Records from a data source:
"""

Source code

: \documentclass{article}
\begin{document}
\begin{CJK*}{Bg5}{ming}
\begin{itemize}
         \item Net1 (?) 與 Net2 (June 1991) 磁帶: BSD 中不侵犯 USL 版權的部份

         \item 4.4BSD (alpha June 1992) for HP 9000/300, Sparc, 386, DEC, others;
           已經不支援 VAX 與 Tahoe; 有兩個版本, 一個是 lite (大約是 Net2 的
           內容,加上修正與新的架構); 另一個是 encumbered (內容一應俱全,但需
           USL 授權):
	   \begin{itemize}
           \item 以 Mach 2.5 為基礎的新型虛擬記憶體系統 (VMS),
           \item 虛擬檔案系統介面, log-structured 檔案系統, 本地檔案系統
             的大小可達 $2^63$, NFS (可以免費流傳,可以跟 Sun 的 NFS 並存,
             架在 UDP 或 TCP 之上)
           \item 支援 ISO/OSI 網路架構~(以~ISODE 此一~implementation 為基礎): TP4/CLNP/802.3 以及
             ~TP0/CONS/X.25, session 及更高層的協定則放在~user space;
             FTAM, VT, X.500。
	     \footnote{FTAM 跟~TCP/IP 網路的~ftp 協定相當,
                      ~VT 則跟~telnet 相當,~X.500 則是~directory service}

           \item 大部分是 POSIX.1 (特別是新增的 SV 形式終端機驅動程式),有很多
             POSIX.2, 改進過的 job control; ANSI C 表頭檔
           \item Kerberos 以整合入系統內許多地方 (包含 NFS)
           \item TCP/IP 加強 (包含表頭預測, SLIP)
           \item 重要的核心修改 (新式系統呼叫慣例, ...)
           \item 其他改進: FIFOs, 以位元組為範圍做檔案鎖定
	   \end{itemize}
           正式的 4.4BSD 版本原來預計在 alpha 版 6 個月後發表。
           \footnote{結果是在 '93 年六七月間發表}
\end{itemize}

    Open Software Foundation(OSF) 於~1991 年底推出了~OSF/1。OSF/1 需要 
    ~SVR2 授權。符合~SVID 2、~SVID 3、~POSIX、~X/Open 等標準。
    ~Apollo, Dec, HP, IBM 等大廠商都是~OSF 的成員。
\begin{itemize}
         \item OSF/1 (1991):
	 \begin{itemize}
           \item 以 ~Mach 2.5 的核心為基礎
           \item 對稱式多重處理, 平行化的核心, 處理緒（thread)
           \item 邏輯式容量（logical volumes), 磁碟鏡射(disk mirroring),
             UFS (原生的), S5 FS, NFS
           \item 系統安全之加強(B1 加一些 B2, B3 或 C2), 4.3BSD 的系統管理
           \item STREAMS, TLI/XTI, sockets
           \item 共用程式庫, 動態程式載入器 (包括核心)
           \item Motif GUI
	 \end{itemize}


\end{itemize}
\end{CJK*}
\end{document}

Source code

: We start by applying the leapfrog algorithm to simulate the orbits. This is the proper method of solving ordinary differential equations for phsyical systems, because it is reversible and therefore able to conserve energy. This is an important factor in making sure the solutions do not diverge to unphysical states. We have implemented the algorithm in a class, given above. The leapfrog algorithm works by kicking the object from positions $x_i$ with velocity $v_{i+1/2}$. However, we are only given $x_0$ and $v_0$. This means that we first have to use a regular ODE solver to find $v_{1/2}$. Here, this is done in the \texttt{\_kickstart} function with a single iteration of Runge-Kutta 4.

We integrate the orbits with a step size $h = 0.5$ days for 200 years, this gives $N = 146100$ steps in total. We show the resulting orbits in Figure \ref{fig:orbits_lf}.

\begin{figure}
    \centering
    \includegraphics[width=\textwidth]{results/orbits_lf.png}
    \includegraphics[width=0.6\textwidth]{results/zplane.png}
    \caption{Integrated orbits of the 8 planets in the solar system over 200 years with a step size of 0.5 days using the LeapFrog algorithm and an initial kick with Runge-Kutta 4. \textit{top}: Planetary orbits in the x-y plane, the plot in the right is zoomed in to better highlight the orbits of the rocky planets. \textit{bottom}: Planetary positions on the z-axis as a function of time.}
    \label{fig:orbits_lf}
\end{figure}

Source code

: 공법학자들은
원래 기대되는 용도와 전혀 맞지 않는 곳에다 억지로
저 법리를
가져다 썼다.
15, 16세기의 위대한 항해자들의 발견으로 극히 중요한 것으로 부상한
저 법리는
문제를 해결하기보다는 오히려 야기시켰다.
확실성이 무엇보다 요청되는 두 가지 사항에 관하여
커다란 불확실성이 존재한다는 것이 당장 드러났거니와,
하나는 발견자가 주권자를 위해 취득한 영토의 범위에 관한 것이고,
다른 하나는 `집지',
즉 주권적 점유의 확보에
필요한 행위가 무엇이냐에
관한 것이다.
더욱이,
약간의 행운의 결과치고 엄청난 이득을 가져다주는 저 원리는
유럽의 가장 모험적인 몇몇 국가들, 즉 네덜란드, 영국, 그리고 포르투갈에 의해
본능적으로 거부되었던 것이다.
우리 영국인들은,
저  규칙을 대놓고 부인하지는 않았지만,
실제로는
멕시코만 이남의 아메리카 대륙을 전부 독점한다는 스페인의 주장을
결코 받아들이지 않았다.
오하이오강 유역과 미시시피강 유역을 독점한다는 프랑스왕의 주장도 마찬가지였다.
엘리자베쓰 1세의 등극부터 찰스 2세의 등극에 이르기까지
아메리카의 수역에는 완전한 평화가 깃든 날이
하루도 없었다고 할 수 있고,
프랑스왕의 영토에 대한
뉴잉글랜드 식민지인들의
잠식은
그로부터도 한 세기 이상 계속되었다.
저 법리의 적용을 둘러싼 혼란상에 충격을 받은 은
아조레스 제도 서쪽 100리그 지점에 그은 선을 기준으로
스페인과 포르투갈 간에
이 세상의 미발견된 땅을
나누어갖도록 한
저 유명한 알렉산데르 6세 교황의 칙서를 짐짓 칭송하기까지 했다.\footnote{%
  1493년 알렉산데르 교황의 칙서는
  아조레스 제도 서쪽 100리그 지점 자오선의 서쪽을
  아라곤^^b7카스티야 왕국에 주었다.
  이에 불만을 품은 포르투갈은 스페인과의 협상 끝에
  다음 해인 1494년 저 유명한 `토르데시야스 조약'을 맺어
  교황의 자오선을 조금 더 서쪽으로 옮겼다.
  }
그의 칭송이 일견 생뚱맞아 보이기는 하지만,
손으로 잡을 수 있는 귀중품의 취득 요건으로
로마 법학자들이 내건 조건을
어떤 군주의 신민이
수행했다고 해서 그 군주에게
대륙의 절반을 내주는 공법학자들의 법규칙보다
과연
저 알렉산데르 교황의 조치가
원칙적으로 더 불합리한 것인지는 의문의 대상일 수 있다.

"""

YOUR INSTRUCTIONS = Reproduce the data above in full, with no line missing.

TASK SOLUTION =
Source code

: \documentclass{article}
\begin{document}
\begin{CJK*}{Bg5}{ming}
\begin{itemize}
         \item Net1 (?) 與 Net2 (June 1991) 磁帶: BSD 中不侵犯 USL 版權的部份

         \item 4.4BSD (alpha June 1992) for HP 9000/300, Sparc, 386, DEC, others;
           已經不支援 VAX 與 Tahoe; 有兩個版本, 一個是 lite (大約是 Net2 的
           內容,加上修正與新的架構); 另一個是 encumbered (內容一應俱全,但需
           USL 授權):
	   \begin{itemize}
           \item 以 Mach 2.5 為基礎的新型虛擬記憶體系統 (VMS),
           \item 虛擬檔案系統介面, log-structured 檔案系統, 本地檔案系統
             的大小可達 $2^63$, NFS (可以免費流傳,可以跟 Sun 的 NFS 並存,
             架在 UDP 或 TCP 之上)
           \item 支援 ISO/OSI 網路架構~(以~ISODE 此一~implementation 為基礎): TP4/CLNP/802.3 以及
             ~TP0/CONS/X.25, session 及更高層的協定則放在~user space;
             FTAM, VT, X.500。
	     \footnote{FTAM 跟~TCP/IP 網路的~ftp 協定相當,
                      ~VT 則跟~telnet 相當,~X.500 則是~directory service}

           \item 大部分是 POSIX.1 (特別是新增的 SV 形式終端機驅動程式),有很多
             POSIX.2, 改進過的 job control; ANSI C 表頭檔
           \item Kerberos 以整合入系統內許多地方 (包含 NFS)
           \item TCP/IP 加強 (包含表頭預測, SLIP)
           \item 重要的核心修改 (新式系統呼叫慣例, ...)
           \item 其他改進: FIFOs, 以位元組為範圍做檔案鎖定
	   \end{itemize}
           正式的 4.4BSD 版本原來預計在 alpha 版 6 個月後發表。
           \footnote{結果是在 '93 年六七月間發表}
\end{itemize}

    Open Software Foundation(OSF) 於~1991 年底推出了~OSF/1。OSF/1 需要 
    ~SVR2 授權。符合~SVID 2、~SVID 3、~POSIX、~X/Open 等標準。
    ~Apollo, Dec, HP, IBM 等大廠商都是~OSF 的成員。
\begin{itemize}
         \item OSF/1 (1991):
	 \begin{itemize}
           \item 以 ~Mach 2.5 的核心為基礎
           \item 對稱式多重處理, 平行化的核心, 處理緒（thread)
           \item 邏輯式容量（logical volumes), 磁碟鏡射(disk mirroring),
             UFS (原生的), S5 FS, NFS
           \item 系統安全之加強(B1 加一些 B2, B3 或 C2), 4.3BSD 的系統管理
           \item STREAMS, TLI/XTI, sockets
           \item 共用程式庫, 動態程式載入器 (包括核心)
           \item Motif GUI
	 \end{itemize}


\end{itemize}
\end{CJK*}
\end{document}

Source code

: We start by applying the leapfrog algorithm to simulate the orbits. This is the proper method of solving ordinary differential equations for phsyical systems, because it is reversible and therefore able to conserve energy. This is an important factor in making sure the solutions do not diverge to unphysical states. We have implemented the algorithm in a class, given above. The leapfrog algorithm works by kicking the object from positions $x_i$ with velocity $v_{i+1/2}$. However, we are only given $x_0$ and $v_0$. This means that we first have to use a regular ODE solver to find $v_{1/2}$. Here, this is done in the \texttt{\_kickstart} function with a single iteration of Runge-Kutta 4.

We integrate the orbits with a step size $h = 0.5$ days for 200 years, this gives $N = 146100$ steps in total. We show the resulting orbits in Figure \ref{fig:orbits_lf}.

\begin{figure}
    \centering
    \includegraphics[width=\textwidth]{results/orbits_lf.png}
    \includegraphics[width=0.6\textwidth]{results/zplane.png}
    \caption{Integrated orbits of the 8 planets in the solar system over 200 years with a step size of 0.5 days using the LeapFrog algorithm and an initial kick with Runge-Kutta 4. \textit{top}: Planetary orbits in the x-y plane, the plot in the right is zoomed in to better highlight the orbits of the rocky planets. \textit{bottom}: Planetary positions on the z-axis as a function of time.}
    \label{fig:orbits_lf}
\end{figure}

Source code

: 공법학자들은
원래 기대되는 용도와 전혀 맞지 않는 곳에다 억지로
저 법리를
가져다 썼다.
15, 16세기의 위대한 항해자들의 발견으로 극히 중요한 것으로 부상한
저 법리는
문제를 해결하기보다는 오히려 야기시켰다.
확실성이 무엇보다 요청되는 두 가지 사항에 관하여
커다란 불확실성이 존재한다는 것이 당장 드러났거니와,
하나는 발견자가 주권자를 위해 취득한 영토의 범위에 관한 것이고,
다른 하나는 `집지',
즉 주권적 점유의 확보에
필요한 행위가 무엇이냐에
관한 것이다.
더욱이,
약간의 행운의 결과치고 엄청난 이득을 가져다주는 저 원리는
유럽의 가장 모험적인 몇몇 국가들, 즉 네덜란드, 영국, 그리고 포르투갈에 의해
본능적으로 거부되었던 것이다.
우리 영국인들은,
저  규칙을 대놓고 부인하지는 않았지만,
실제로는
멕시코만 이남의 아메리카 대륙을 전부 독점한다는 스페인의 주장을
결코 받아들이지 않았다.
오하이오강 유역과 미시시피강 유역을 독점한다는 프랑스왕의 주장도 마찬가지였다.
엘리자베쓰 1세의 등극부터 찰스 2세의 등극에 이르기까지
아메리카의 수역에는 완전한 평화가 깃든 날이
하루도 없었다고 할 수 있고,
프랑스왕의 영토에 대한
뉴잉글랜드 식민지인들의
잠식은
그로부터도 한 세기 이상 계속되었다.
저 법리의 적용을 둘러싼 혼란상에 충격을 받은 은
아조레스 제도 서쪽 100리그 지점에 그은 선을 기준으로
스페인과 포르투갈 간에
이 세상의 미발견된 땅을
나누어갖도록 한
저 유명한 알렉산데르 6세 교황의 칙서를 짐짓 칭송하기까지 했다.\footnote{%
  1493년 알렉산데르 교황의 칙서는
  아조레스 제도 서쪽 100리그 지점 자오선의 서쪽을
  아라곤^^b7카스티야 왕국에 주었다.
  이에 불만을 품은 포르투갈은 스페인과의 협상 끝에
  다음 해인 1494년 저 유명한 `토르데시야스 조약'을 맺어
  교황의 자오선을 조금 더 서쪽으로 옮겼다.
  }
그의 칭송이 일견 생뚱맞아 보이기는 하지만,
손으로 잡을 수 있는 귀중품의 취득 요건으로
로마 법학자들이 내건 조건을
어떤 군주의 신민이
수행했다고 해서 그 군주에게
대륙의 절반을 내주는 공법학자들의 법규칙보다
과연
저 알렉산데르 교황의 조치가
원칙적으로 더 불합리한 것인지는 의문의 대상일 수 있다.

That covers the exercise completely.